Data records
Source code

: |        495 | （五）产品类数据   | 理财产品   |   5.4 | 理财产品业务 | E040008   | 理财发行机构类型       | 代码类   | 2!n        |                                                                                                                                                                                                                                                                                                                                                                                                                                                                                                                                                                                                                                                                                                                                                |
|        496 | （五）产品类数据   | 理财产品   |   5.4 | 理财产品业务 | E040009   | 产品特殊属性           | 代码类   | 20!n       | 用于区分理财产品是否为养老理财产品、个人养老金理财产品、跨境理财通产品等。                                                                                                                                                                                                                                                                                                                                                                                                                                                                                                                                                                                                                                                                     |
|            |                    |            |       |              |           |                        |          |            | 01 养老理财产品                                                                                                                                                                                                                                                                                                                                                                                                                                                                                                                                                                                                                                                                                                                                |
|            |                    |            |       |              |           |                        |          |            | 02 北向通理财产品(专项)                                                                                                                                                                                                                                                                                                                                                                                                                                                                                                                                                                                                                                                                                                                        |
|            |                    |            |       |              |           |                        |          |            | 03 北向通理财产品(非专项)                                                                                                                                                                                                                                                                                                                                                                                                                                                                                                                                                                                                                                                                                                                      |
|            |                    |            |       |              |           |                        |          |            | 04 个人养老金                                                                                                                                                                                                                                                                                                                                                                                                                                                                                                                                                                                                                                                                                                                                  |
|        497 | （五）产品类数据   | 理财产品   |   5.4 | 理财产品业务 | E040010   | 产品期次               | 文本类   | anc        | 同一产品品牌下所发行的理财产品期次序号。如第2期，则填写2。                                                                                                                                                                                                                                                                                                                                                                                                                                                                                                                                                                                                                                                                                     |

** Exercise requirements **
Copy the data above line for line, changing nothing.

** Solution to this task **
Source code

: |        495 | （五）产品类数据   | 理财产品   |   5.4 | 理财产品业务 | E040008   | 理财发行机构类型       | 代码类   | 2!n        |                                                                                                                                                                                                                                                                                                                                                                                                                                                                                                                                                                                                                                                                                                                                                |
|        496 | （五）产品类数据   | 理财产品   |   5.4 | 理财产品业务 | E040009   | 产品特殊属性           | 代码类   | 20!n       | 用于区分理财产品是否为养老理财产品、个人养老金理财产品、跨境理财通产品等。                                                                                                                                                                                                                                                                                                                                                                                                                                                                                                                                                                                                                                                                     |
|            |                    |            |       |              |           |                        |          |            | 01 养老理财产品                                                                                                                                                                                                                                                                                                                                                                                                                                                                                                                                                                                                                                                                                                                                |
|            |                    |            |       |              |           |                        |          |            | 02 北向通理财产品(专项)                                                                                                                                                                                                                                                                                                                                                                                                                                                                                                                                                                                                                                                                                                                        |
|            |                    |            |       |              |           |                        |          |            | 03 北向通理财产品(非专项)                                                                                                                                                                                                                                                                                                                                                                                                                                                                                                                                                                                                                                                                                                                      |
|            |                    |            |       |              |           |                        |          |            | 04 个人养老金                                                                                                                                                                                                                                                                                                                                                                                                                                                                                                                                                                                                                                                                                                                                  |
|        497 | （五）产品类数据   | 理财产品   |   5.4 | 理财产品业务 | E040010   | 产品期次               | 文本类   | anc        | 同一产品品牌下所发行的理财产品期次序号。如第2期，则填写2。                                                                                                                                                                                                                                                                                                                                                                                                                                                                                                                                                                                                                                                                                     |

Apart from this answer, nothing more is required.